Doha didn’t waste time entering the Med: Qatar Energy announced that it had agreed to acquire a 40% working interest in an Exxon–owned exploration block in the Mediterranean. The US energy giant acquired the North Marakia offshore block in late 2019, and will continue to operate the remaining 60% under the agreement, which is still subject to regulatory approvals, the statement said.
Or the Red Sea: This comes a few months after the company made its first moves into Egypt’s upstream oil and gas sector, announcing in December that it had agreed to acquire a 17% stake in two Shell-operated Red Sea oil and gas exploration blocks.
IN OTHER INVESTMENT NEWS-
Assiut Cement owner Cemex plans to invest up to USD 20 mn in Egypt this year, despite the sector facing headwinds from the conflict in Ukraine, the company’s president for Egypt and the UAE, Carlos Gonzalez, told Ahram Online. The Mexican cement giant has spent around USD 1.5 bn in Egypt since it acquired Assiut Cement in 1999.

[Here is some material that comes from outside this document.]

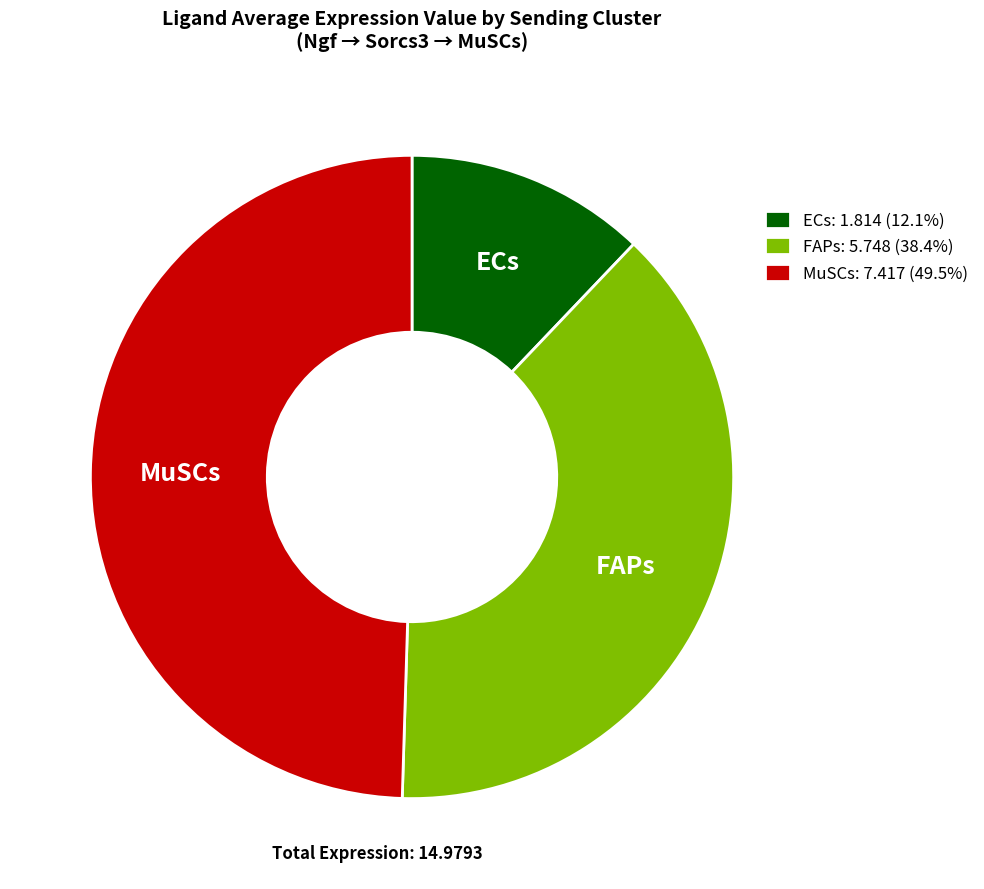

Is the sum of MuSCs: 7.417 (49.5%) and ECs: 1.814 (12.1%) greater than half?

Yes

** READ MORE about how the jump in global commodity shock is pushing up the prices of cement and building materials in Egypt here.
South African gold miner Harmony Gold is considering investing in Egypt for the first time, company CEO Peter Steenkamp said in a meeting with Oil Minister Tarek El Molla, according to a ministry statement. Steenkamp said the company is eyeing investing in gold exploration in Egypt as it looks to expand beyond South Africa and Australia. Amendments to the Mineral Resources Act offering investors more attractive terms have helped bring in more foreign investment into the sector, with a number of companies being awarded exploration concessions in a bid round last year.